▶ **Data to use**:
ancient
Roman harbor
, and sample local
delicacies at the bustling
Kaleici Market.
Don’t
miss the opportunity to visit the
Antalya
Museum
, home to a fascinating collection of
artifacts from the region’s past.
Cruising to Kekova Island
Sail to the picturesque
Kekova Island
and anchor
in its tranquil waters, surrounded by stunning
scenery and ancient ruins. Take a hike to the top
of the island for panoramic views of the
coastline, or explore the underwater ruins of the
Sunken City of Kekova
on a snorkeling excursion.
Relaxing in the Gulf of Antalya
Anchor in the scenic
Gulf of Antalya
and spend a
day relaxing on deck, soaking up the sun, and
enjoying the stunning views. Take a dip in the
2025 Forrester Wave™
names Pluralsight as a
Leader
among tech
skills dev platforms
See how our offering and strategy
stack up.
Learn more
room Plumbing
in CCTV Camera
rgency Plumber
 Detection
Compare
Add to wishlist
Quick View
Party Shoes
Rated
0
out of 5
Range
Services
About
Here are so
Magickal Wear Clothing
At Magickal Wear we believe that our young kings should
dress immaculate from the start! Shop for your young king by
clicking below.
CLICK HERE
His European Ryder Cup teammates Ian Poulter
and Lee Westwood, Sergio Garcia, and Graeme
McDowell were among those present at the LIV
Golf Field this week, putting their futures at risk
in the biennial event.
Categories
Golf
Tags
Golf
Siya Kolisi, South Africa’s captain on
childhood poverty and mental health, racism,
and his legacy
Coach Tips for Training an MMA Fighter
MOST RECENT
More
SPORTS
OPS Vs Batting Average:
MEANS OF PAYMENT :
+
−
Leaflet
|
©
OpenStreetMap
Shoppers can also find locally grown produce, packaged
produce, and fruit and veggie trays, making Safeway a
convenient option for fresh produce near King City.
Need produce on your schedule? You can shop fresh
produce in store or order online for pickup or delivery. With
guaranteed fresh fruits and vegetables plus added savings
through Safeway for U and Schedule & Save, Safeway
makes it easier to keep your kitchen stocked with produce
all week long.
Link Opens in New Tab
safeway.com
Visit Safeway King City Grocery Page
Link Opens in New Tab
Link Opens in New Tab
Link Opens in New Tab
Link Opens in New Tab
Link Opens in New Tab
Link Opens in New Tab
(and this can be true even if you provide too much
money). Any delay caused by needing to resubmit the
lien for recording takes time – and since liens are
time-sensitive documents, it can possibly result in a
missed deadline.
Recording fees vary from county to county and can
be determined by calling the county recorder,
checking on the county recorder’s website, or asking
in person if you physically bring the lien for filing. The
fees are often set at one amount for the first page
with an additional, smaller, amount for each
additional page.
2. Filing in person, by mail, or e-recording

---

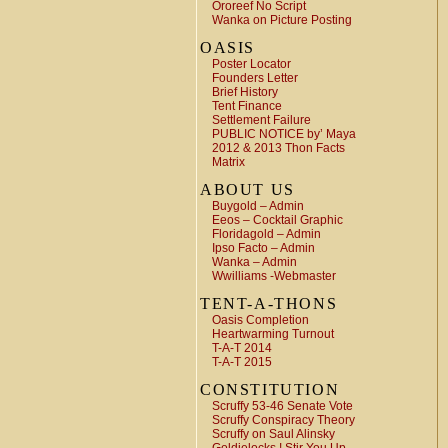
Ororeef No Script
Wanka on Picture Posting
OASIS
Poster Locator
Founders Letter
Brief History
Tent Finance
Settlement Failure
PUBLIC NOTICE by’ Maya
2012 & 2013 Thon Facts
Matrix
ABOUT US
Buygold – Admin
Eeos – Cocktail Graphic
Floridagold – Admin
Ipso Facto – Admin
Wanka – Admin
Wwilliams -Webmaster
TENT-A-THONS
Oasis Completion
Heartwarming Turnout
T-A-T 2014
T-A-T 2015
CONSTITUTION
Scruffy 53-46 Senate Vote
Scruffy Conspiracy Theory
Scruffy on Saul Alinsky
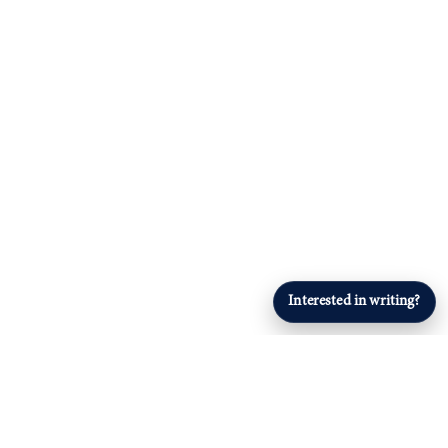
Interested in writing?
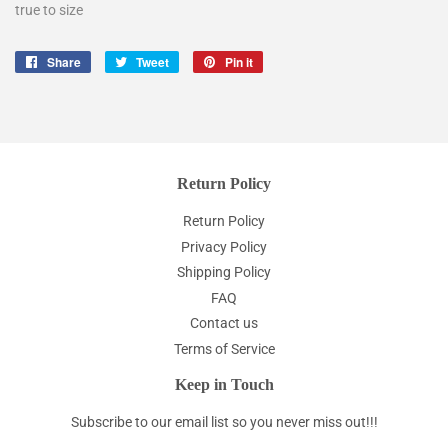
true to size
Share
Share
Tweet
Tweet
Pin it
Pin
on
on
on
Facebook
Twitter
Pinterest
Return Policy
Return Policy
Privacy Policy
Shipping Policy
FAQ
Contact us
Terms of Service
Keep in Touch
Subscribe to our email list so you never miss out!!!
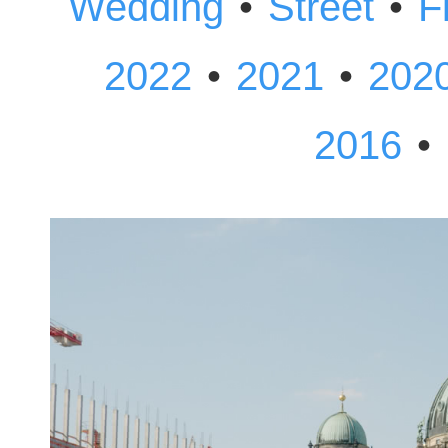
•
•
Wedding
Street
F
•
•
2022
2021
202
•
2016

▶ **Directions for this task**:
How many lines in the entries above contain the string "person", with uppercase and lowercase treated as different? Reply with the number alone.

▶ **Result for this exercise**:
2